Apesar de o Brasil estar em meio a pandemia de COVID-19, os dados do Instituto Nacional de Pesquisas Espaciais (INPE) mostram que março de 2020 registrou a segunda maior taxa de desmatamento para o mês dos últimos cinco anos! Nem mesmo uma pandemia é capaz de conter o desmatamento no Brasil.

Mesmo com tantas evidências e alertas, a sociedade tem se comportado de maneira indiferente com o fundamental papel exercido por ecossistemas preservados para a qualidade de vida. Desse modo, não faz sentido pensar um mundo pós-pandemia do COVID-19 sem uma mudança na relação sociedade-meio ambiente-economia. Precisamos remodelar nossa sociedade e nossa economia (entendida como sistema econômico) a partir da dimensão ecológica.

É preciso adotarmos a dinâmica ambiental como modelo para a nossa organização social e econômica. Uma perspectiva ecológica e social. Sem uma mudança nesta relação, surtos infecciosos e desastres “ambientais” farão parte da rotina das pessoas. Já fazem, mas para não que a sociedade ainda não percebeu esta mudança. O problema é que não temos uma sociedade e um sistema social e econômico preparados para esta realidade! Estudo publicado por cientistas da Universidade de Harvard, na Revista Science, por exemplo, alerta para possibilidade de períodos de quarentena alternada até 2022 e de que o coronavírus Sars-Cov-2 teria incidência sazonal como outros vírus semelhantes.

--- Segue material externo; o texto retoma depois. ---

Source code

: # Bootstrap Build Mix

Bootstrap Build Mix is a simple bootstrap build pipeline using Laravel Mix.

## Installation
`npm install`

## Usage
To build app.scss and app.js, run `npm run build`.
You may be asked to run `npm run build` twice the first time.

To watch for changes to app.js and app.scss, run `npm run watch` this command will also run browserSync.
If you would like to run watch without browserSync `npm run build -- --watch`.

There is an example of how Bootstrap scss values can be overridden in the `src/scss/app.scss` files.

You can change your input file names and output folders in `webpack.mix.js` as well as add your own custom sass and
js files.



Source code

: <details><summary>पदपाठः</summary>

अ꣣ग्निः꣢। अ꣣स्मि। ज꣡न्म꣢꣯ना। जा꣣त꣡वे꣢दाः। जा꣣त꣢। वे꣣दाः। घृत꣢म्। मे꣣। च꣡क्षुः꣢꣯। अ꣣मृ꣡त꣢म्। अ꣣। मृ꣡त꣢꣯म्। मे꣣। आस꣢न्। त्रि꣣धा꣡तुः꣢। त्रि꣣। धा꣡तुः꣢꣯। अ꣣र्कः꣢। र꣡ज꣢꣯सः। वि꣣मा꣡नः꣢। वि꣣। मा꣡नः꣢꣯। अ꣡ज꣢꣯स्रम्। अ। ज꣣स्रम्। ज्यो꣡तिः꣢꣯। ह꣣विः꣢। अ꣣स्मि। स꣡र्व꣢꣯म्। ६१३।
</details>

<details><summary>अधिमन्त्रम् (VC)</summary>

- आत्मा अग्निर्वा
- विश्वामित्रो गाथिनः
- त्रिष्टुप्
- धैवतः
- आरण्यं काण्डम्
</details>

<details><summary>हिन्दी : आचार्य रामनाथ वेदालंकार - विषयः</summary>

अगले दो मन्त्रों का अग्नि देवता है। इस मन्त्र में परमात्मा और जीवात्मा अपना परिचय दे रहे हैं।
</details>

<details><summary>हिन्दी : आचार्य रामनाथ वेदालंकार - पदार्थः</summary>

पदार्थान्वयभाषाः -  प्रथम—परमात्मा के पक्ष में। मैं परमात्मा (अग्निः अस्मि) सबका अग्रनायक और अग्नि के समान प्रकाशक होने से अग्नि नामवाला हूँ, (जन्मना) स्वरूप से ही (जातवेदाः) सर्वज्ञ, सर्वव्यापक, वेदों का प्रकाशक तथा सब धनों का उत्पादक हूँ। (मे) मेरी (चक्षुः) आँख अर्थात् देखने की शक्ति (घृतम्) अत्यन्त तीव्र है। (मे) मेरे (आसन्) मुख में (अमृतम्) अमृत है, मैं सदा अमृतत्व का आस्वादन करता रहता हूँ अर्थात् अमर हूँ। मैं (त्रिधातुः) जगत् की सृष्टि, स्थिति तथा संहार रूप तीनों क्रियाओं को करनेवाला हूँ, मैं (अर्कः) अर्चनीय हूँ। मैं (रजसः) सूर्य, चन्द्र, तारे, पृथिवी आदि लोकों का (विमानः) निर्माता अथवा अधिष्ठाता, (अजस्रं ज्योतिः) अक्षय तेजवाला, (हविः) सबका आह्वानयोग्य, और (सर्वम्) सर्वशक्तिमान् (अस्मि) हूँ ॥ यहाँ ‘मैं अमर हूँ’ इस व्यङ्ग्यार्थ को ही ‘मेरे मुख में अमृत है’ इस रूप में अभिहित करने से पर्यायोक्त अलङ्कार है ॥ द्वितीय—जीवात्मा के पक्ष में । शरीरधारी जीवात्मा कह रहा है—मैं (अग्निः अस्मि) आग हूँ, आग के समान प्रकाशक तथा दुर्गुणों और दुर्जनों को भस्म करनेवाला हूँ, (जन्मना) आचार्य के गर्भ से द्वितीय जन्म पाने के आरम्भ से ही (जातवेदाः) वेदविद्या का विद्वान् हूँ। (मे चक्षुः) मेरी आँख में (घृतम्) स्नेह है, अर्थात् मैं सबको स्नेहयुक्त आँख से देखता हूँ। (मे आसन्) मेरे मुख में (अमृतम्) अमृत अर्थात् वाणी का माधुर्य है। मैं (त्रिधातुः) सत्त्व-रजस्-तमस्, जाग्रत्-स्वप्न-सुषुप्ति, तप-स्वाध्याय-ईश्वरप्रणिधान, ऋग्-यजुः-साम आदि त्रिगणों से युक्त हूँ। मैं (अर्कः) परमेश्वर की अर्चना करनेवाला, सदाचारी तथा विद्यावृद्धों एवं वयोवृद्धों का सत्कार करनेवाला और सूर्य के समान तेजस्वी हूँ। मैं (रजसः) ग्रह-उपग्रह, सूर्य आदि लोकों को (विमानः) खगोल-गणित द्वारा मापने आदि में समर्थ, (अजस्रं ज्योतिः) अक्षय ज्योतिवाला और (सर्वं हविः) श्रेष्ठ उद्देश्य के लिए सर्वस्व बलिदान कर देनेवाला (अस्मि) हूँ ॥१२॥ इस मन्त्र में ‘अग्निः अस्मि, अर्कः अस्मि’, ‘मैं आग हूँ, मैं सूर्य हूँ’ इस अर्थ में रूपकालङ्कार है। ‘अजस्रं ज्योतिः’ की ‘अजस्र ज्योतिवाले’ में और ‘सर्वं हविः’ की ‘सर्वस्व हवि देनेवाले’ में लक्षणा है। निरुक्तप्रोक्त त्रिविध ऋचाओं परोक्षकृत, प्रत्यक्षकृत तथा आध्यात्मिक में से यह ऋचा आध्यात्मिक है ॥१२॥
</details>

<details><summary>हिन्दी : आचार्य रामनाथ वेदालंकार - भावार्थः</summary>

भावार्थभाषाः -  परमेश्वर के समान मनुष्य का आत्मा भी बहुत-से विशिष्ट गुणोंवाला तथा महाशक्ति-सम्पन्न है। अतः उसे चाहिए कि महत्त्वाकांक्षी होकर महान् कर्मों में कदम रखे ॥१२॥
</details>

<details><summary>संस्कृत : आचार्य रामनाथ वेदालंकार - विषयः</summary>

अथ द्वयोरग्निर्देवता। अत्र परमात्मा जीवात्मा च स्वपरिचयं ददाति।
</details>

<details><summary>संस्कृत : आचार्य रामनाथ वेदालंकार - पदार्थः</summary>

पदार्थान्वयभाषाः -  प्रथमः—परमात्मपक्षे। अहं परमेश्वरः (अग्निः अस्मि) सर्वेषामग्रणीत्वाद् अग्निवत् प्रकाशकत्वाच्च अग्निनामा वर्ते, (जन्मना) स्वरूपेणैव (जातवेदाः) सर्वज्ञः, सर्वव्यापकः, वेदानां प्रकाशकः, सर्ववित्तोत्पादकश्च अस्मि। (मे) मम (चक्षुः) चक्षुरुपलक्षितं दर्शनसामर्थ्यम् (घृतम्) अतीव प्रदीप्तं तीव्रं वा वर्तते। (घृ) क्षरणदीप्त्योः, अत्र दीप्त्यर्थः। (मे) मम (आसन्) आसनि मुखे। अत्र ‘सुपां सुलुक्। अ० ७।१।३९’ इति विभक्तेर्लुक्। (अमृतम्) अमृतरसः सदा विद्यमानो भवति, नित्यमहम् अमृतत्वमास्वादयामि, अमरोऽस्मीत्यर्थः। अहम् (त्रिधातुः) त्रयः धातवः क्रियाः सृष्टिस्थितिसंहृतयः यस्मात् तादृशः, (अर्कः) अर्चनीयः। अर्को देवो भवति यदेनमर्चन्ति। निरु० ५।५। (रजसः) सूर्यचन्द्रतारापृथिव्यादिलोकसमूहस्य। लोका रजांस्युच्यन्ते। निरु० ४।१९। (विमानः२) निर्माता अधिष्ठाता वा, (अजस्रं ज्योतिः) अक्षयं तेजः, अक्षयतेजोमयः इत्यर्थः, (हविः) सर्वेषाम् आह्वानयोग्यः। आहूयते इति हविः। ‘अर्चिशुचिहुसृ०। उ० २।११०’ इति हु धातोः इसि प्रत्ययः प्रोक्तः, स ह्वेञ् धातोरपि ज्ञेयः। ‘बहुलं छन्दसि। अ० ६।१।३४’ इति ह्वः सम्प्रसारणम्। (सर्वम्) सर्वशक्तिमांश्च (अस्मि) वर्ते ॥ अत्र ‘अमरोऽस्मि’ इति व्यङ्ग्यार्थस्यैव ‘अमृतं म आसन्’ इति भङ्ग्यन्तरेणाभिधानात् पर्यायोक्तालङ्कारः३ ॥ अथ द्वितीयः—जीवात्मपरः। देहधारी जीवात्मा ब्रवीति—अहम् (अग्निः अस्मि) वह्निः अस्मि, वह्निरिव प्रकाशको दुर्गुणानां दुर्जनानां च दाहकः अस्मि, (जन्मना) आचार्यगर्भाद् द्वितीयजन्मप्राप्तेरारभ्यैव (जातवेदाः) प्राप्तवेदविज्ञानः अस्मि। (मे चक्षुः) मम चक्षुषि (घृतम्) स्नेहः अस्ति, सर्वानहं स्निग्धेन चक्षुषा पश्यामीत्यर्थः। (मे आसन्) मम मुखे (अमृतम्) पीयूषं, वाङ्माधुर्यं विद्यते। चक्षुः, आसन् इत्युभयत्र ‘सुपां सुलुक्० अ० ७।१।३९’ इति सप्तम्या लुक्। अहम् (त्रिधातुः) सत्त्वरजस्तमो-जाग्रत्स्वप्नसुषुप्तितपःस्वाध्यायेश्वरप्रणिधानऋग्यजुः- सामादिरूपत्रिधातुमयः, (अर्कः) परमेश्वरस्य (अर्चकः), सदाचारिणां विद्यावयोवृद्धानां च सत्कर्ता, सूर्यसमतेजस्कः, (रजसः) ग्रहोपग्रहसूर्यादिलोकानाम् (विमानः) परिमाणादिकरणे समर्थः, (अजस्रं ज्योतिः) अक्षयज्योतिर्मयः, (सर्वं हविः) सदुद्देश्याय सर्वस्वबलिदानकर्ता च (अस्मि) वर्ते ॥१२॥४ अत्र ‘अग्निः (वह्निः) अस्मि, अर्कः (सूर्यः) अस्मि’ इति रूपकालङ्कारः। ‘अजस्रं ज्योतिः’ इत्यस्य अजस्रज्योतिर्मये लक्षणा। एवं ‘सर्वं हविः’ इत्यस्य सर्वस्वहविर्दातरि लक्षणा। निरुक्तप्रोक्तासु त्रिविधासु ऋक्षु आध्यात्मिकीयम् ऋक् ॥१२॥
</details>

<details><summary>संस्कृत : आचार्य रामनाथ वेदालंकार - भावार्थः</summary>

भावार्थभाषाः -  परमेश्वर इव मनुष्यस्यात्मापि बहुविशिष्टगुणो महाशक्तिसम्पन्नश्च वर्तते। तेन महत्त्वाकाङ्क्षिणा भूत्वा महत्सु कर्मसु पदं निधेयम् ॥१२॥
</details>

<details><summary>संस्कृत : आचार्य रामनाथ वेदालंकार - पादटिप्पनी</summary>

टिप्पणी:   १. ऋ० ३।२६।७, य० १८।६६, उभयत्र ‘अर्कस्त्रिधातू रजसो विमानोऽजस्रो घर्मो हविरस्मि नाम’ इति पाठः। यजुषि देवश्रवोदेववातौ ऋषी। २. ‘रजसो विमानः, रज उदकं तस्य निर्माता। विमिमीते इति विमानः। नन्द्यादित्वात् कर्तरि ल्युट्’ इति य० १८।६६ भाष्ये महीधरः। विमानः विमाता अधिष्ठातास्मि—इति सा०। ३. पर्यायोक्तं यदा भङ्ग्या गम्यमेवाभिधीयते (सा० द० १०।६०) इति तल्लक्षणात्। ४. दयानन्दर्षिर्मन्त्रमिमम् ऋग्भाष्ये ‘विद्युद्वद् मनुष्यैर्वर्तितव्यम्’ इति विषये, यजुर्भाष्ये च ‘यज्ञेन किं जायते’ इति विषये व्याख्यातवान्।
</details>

Se permanecermos com a busca incessante ao crescimento do Produto Interno Bruto (PIB) a despeito de seus impactos negativos sobre o meio ambiente e a sociedade, nada terá sido aprendido com a crise do COVID-19. A volta a “tal normalidade” deve ser encarada como uma oportunidade que o meio ambiente estaria oferecendo para a humanidade cuidar da sua casa comum, o Ecossistema Global.

Lembre-se, o Ecossistema Global não precisa dos humanos!

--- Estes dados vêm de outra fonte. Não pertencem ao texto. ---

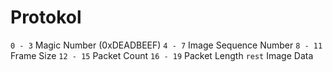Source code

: # Protokol

`0 - 3` Magic Number (0xDEADBEEF)
`4 - 7` Image Sequence Number
`8 - 11` Frame Size
`12 - 15` Packet Count
`16 - 19` Packet Length
`rest` Image Data


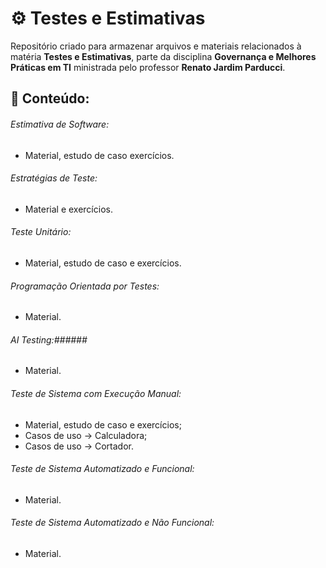 # ⚙️ Testes e Estimativas
Repositório criado para armazenar arquivos e materiais relacionados à matéria **Testes e Estimativas**, parte da disciplina **Governança e Melhores Práticas em TI** ministrada pelo professor **Renato Jardim Parducci**.

## 📂 Conteúdo:
###### Estimativa de Software: ######
* Material, estudo de caso exercícios.
###### Estratégias de Teste: ######
* Material e exercícios.
###### Teste Unitário: ######
* Material, estudo de caso e exercícios.
###### Programação Orientada por Testes: ######
* Material.
###### AI Testing:######
* Material.
###### Teste de Sistema com Execução Manual: ######
* Material, estudo de caso e exercícios;
* Casos de uso → Calculadora;
* Casos de uso → Cortador.
###### Teste de Sistema Automatizado e Funcional: ######
* Material.
###### Teste de Sistema Automatizado e Não Funcional: ######
* Material.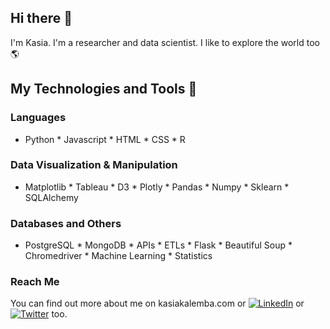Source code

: ## Hi there 👋
I'm Kasia. I'm a researcher and data scientist. I like to explore the world too :earth_americas:

## My Technologies and Tools :toolbox:
### Languages 
* Python * Javascript * HTML * CSS * R

### Data Visualization & Manipulation
* Matplotlib * Tableau * D3 * Plotly * Pandas * Numpy * Sklearn * SQLAlchemy 

### Databases and Others 
* PostgreSQL * MongoDB * APIs * ETLs * Flask * Beautiful Soup * Chromedriver * Machine Learning * Statistics

### Reach Me 
<!-- Actual text -->
You can find out more about me on kasiakalemba.com or [![LinkedIn][2.2]][2] or [![Twitter][1.2]][1] too.

<!-- Icons -->

[1.2]: http://i.imgur.com/wWzX9uB.png (twitter icon without padding)
[2.2]: https://raw.githubusercontent.com/MartinHeinz/MartinHeinz/master/linkedin-3-16.png (LinkedIn icon without padding)

<!-- Links to your social media accounts -->

[1]: https://twitter.com/happyhepatocyte
[2]: https://www.linkedin.com/in/katarzynakalemba
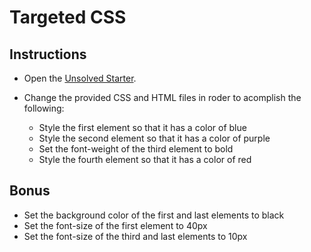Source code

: # Targeted CSS

## Instructions

* Open the [Unsolved Starter](Unsolved/index.html).

* Change the provided CSS and HTML files in roder to acomplish the following:
  * Style the first element so that it has a color of blue
  * Style the second element so that it has a color of purple
  * Set the font-weight of the third element to bold
  * Style the fourth element so that it has a color of red

## Bonus

* Set the background color of the first and last elements to black
* Set the font-size of the first element to 40px
* Set the font-size of the third and last elements to 10px
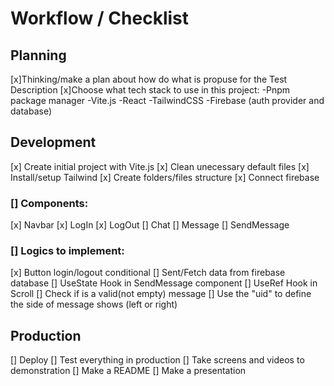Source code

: # Workflow / Checklist

## Planning

[x]Thinking/make a plan about how do what is propuse for the Test Description
[x]Choose what tech stack to use in this project:
-Pnpm package manager
-Vite.js
-React
-TailwindCSS
-Firebase (auth provider and database)

## Development

[x] Create initial project with Vite.js
[x] Clean unecessary default files
[x] Install/setup Tailwind
[x] Create folders/files structure
[x] Connect firebase
### [] Components:
[x] Navbar
[x] LogIn
[x] LogOut
[] Chat
[] Message
[] SendMessage

### [] Logics to implement:
[x] Button login/logout conditional
[] Sent/Fetch data from firebase database
[] UseState Hook in SendMessage component
[] UseRef Hook in Scroll
[] Check if is a valid(not empty) message
[] Use the "uid" to define the side of message shows (left or right)

## Production

[] Deploy
[] Test everything in production
[] Take screens and videos to demonstration
[] Make a README
[] Make a presentation
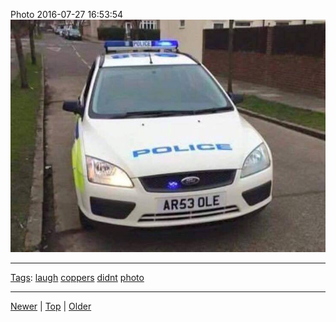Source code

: <!--
title: Photo 2016-07-27 16
date: 2020-06-28T14:55:35.530Z
tags: laugh, coppers, didnt, photo
-->








Photo 2016-07-27 16:53:54
![](148054784072-0.jpg)

<!--BOTTOM-POST-NAVIGATION-->
---

[Tags](tags.md): [laugh](tag-laugh.md) [coppers](tag-coppers.md) [didnt](tag-didnt.md) [photo](tag-photo.md)

---

[Newer](147917309907.md) | [Top](index.md) | [Older](148243847377.md)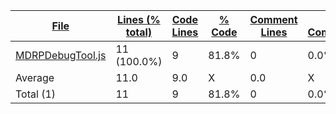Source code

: 
|[File](https://github.com/jojo2357/Music-Discord-Rich-Presence/tree/master/statistics%2Fjavascript%2Fname_ascending.md%2F)|[Lines (% total)](https://github.com/jojo2357/Music-Discord-Rich-Presence/tree/master/statistics%2Fjavascript%2Flines_descending.md%2F)|[Code Lines](https://github.com/jojo2357/Music-Discord-Rich-Presence/tree/master/statistics%2Fjavascript%2Fcode_descending.md%2F)|[% Code](https://github.com/jojo2357/Music-Discord-Rich-Presence/tree/master/statistics%2Fjavascript%2Fproportion_code_descending.md%2F)|[Comment Lines](https://github.com/jojo2357/Music-Discord-Rich-Presence/tree/master/statistics%2Fjavascript%2Fcomments_ascending.md%2F)|[% Comment](https://github.com/jojo2357/Music-Discord-Rich-Presence/tree/master/statistics%2Fjavascript%2Fproportion_comments_descending.md%2F)|[Blank Lines](https://github.com/jojo2357/Music-Discord-Rich-Presence/tree/master/statistics%2Fjavascript%2Fblanks_descending.md%2F)|[% Blank](https://github.com/jojo2357/Music-Discord-Rich-Presence/tree/master/statistics%2Fjavascript%2Fproportion_blanks_descending.md%2F)|
| --- | --- | --- | --- | --- | --- | --- | --- |
|[MDRPDebugTool.js](https://github.com/jojo2357/Music-Discord-Rich-Presence/tree/master/DebugTool%2FMDRPDebugTool.js)|11 (100.0%)|9|81.8%|0|0.0%|2|18.2%|
|Average |11.0|9.0|X|0.0|X|2.0|X|
|Total (1)|11|9|81.8%|0| 0.0%|2|18.2%|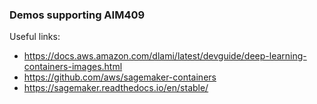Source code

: ### Demos supporting AIM409

Useful links:

* https://docs.aws.amazon.com/dlami/latest/devguide/deep-learning-containers-images.html
* https://github.com/aws/sagemaker-containers
* https://sagemaker.readthedocs.io/en/stable/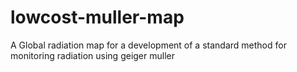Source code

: # lowcost-muller-map
A Global radiation map for a development of a standard method for monitoring  radiation using geiger muller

Até quando a sociedade e o nosso sistema social e econômico suportarão as crises ecológicas, sociais, econômicas e de saúde? Este é o momento de fazer um pacto social global em prol da melhoria da qualidade ambiental, sem a qual, qualquer ação em termos de infraestrutura econômica se mostrará ineficaz. Basta ver a tragédia em curso nos Estados Unidos, o país mais rico do mundo! É isto que deixaremos de legado para as futuras gerações?

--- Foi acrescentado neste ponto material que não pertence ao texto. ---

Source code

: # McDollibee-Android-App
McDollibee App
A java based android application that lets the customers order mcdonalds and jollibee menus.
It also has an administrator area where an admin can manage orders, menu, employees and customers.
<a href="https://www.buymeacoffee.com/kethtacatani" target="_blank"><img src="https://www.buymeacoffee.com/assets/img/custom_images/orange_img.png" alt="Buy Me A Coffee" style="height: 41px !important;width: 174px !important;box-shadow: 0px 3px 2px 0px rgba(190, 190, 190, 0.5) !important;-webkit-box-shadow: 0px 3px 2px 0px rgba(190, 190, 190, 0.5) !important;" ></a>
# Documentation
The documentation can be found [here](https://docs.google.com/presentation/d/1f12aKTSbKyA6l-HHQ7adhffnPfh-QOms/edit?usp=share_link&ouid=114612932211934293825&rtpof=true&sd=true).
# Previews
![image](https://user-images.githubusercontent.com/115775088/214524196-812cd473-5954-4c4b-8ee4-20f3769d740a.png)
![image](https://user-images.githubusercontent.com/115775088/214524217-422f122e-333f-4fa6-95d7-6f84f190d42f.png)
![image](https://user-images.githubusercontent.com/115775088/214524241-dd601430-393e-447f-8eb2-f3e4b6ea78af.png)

Angela Welters – Professora do Departamento de Economia e Coordenadora do NESDE (Núcleo de Estudos em Economia Social e Demografia Econômica) da Universidade Federal do Paraná.

Junior Garcia – Professor do Departamento de Economia e Coordenador do Grupo de Estudos em MacroEconomia Ecológica (GEMAECO) da Universidade Federal do Paraná.